MÜTALAANIN ARDINDAN SANIKLARA SÖZ VERİLDİ
17.04: Semih Özakça: Avukatlarımın bulunduğu beyanlarını kabul ediyorum. Birazdan avukatlarım beyanda bulunacak. Hakkımızda bulunabilmiş bir suç unsuru yok. İktidar tüm kurumları ile bir çaba içinde bizi örgüt üyesi yapma derdinde. Ben açlık grevimi işim için yapıyorum. Günlerdir söyledim ben ekmeğim için açlık grevimi yapıyorum. Ne yapayım? Sesimi duymadınız. İşimize geri döndüğümüzde açlık grevimizi bitireceğiz! Burada örgütün faydası var! Burada talimatla müteaala veriliyor. Eyleminiz siyasi diyorlar.
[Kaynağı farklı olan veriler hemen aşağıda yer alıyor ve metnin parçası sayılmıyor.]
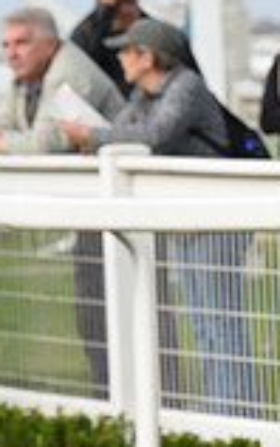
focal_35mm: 543
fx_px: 6618
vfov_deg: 3.9
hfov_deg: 2.4
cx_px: 803
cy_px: 313
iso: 1000
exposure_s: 1/640
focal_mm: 145
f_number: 5.6
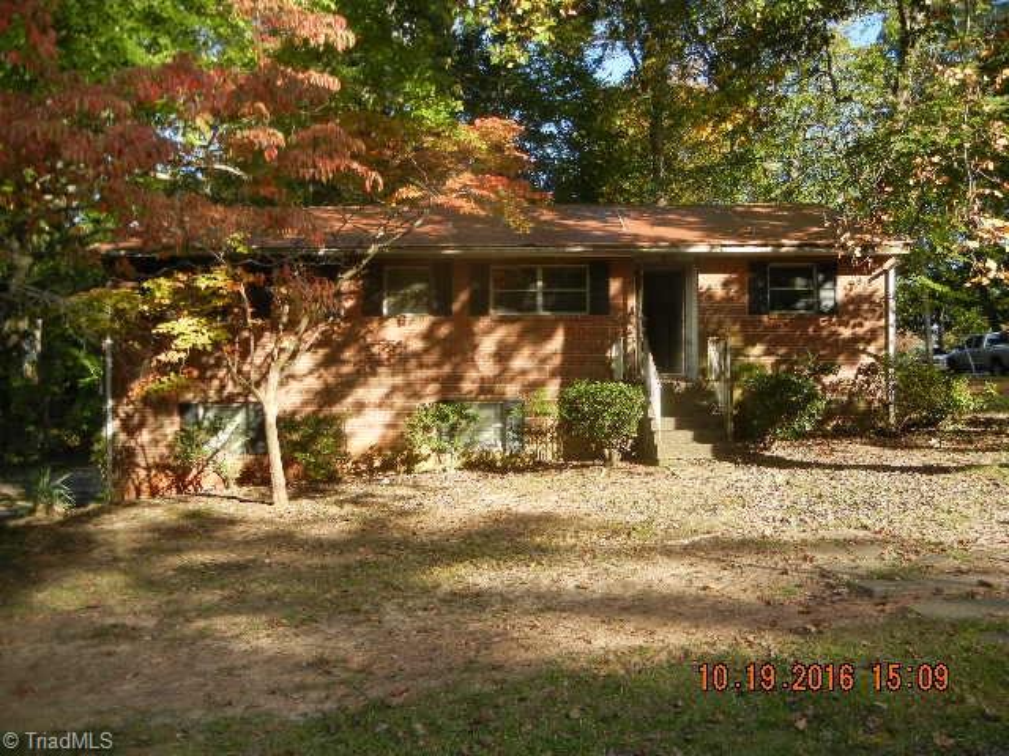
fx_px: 874
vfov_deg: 46.8
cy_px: 378
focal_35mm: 30
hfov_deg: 60.0
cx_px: 504
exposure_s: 1/340
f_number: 3.5
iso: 160
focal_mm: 5.4
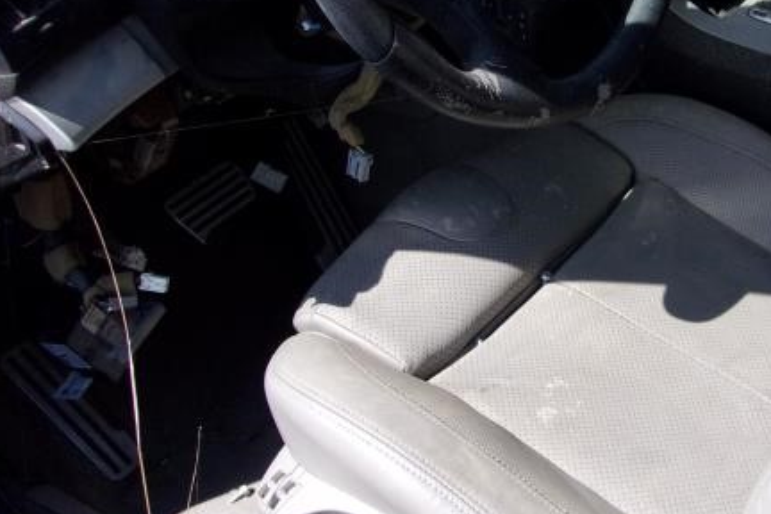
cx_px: 664
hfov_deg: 36.3
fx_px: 1114
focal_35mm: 52
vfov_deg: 25.7
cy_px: 123
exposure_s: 1/140
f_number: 10.4
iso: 200
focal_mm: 4.9
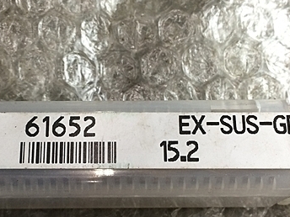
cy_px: 154
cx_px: 119
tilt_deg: -77.7
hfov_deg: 35.4
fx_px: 452
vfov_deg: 26.8
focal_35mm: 54
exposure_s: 1/30
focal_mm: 4.15
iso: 64
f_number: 2.2
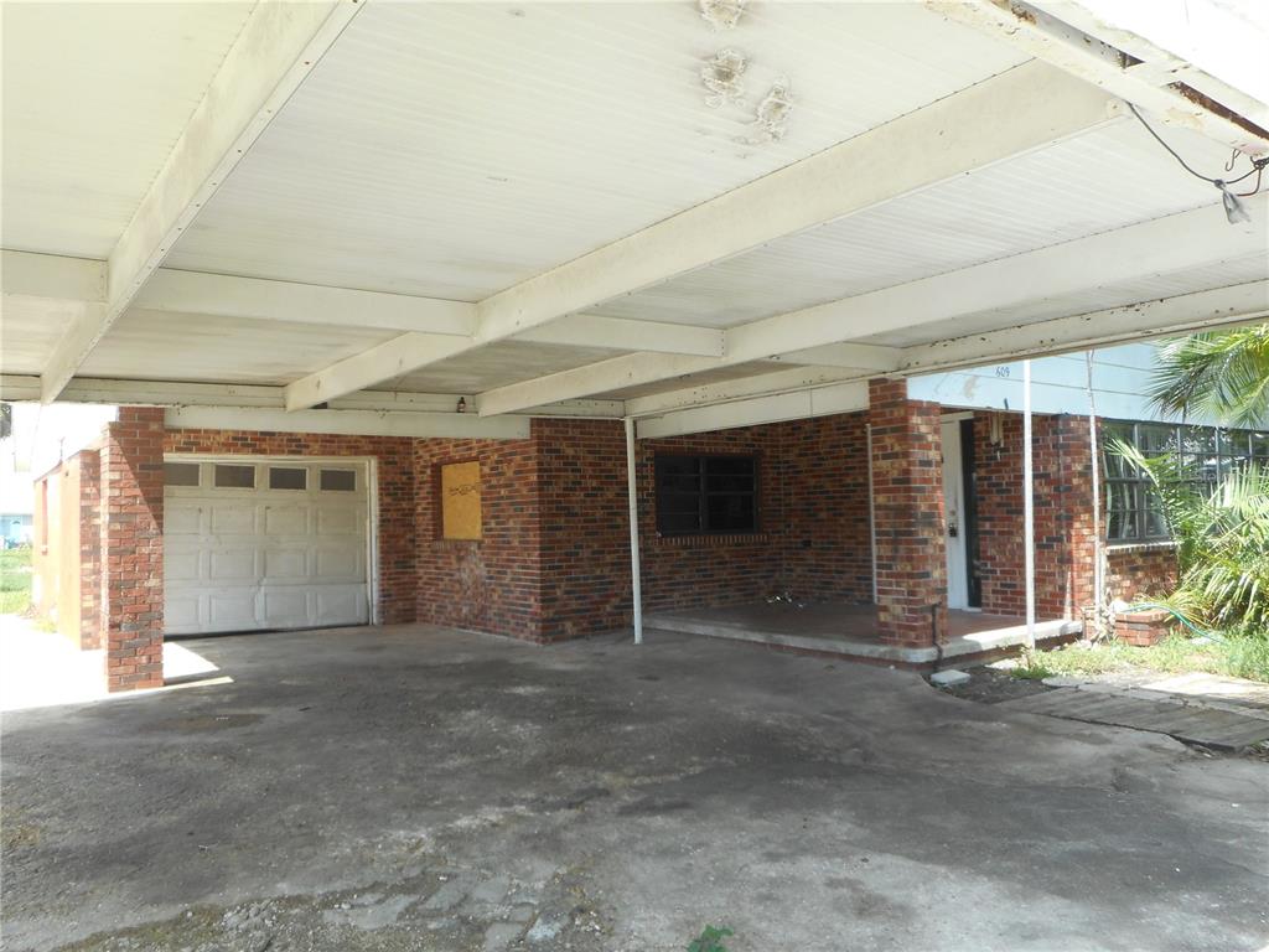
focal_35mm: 25
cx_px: 634
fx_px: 916
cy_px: 476
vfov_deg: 54.9
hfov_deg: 69.4
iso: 80
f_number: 3.7
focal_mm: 4.5
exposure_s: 1/125
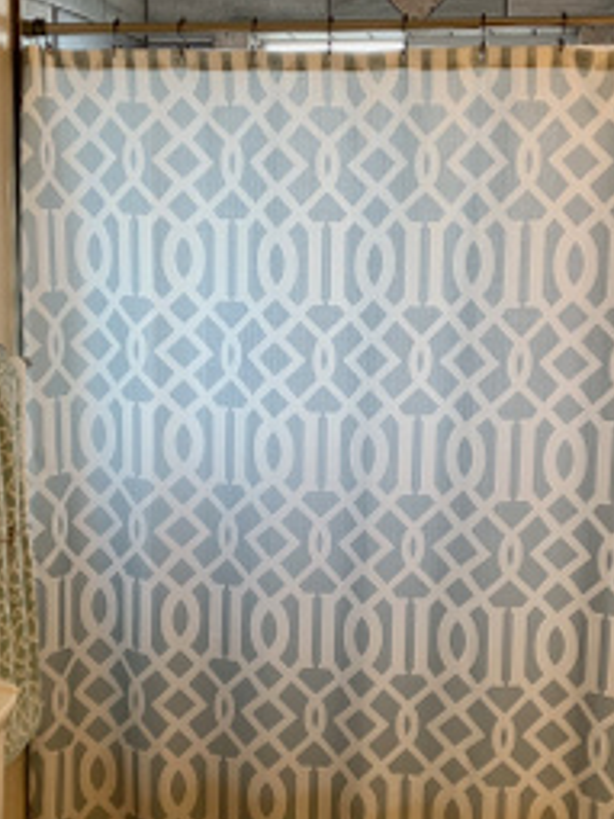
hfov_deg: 29.6
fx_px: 1160
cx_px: 270
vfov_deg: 38.9
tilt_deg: -10.2
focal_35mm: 49
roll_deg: -2.8
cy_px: 446
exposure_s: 1/60
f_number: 1.8
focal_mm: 4.25
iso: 64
Siyasi değil ekmek eylemi.
Acun Karadağ: Sadece ben değil 3’müzün beraatini talep ediyorum. Ben açlık grevi yapmadığım için tutuklanmadım. İktidarın savcı üzerinde baskısı var. Nuriye Gülmen dünyada saygı duyduğum en büyük kadınsın. Mutlaka biz kazanacağız. Dik durmaya devam et Nuriye. Yüksel direnişini yargılanamaz.
Nuriye Gülmen: savunma yapmadım. Şahsıma yönelik saldırılara cevap vermek için savunmayı mahkemeye vermek istiyorum! Mahkemeye gelmek istiyorum. Söyleyeceğim şeyler var. İlk duruşmadan bu yana savcı tanıkları güvenilir bulmuş, bizi dinlemek istemiyor. Öfkeleniyorum, mahkeme huzurunda savunma yapmak istiyorum. Avukatlarımla sağlıklı görüş yapamadım. Tahliyemi talep ediyorum. Söyleyecek çok şeyim var.
SİYASİ İKTİDAR HEDEF GÖSTERDİ NURİYE VE SEMİH'İ TUTUKLADINIZ
17.42:Avukat Murat Yılmaz: Savcı hazır şekilde gelmiş. Laptop okuduğuna göre Nuriye’nin ne dediğinin önemi yokmuş. Siyasal iktidar hedef gösterdi, Nuriye ve Semih’i tutukladınız. Tanık Berk Ercan ilk ifadesi 75 sayfa, 19 Temmuz’da. Orada Nuriye için patlayıcıdan söz edilmiyor. Ama dosya boş bu sefer savcılık 25 Ağustos’ta tekrar ifade alınıp ekleme yapılıyor. Berk Ercan’ın 23 Ekim'de yeniden ifadesi alınıyor. Zira çuvalladı bu sefer mahkeme heyetinizin sormadığı soru soruluyor Bombayı nasıl yaptınız? Yargılama böyle sürmez. Aralarında çelişki var. Fatih Solak polisten korkuyor. Tanıklar aynı olayı anlatıyor ama bir birlerini görmüyor! Garip değil mi? Nuriye’ye Eskişehir’de başka dava açıldı örgüt davası. Ve ne garip 2014-16 yılları arası fiziki ve teknik takip altındaymış! El insaf takip ettiğiniz insan için bir delil olamaz mı?

Avukat Yılmaz’dan savcının mütalaasında Fatih Mehmet Kılıç isminin geçtiğine dikkat çekti. Yılmaz, "Öyle birisi bu davada yok. Savcı copy-paste yaparken silmeyi unutmuş dedi ve mahkeme Nuriye nin tutuklululuğun sürmesi kararıyla ertelendi.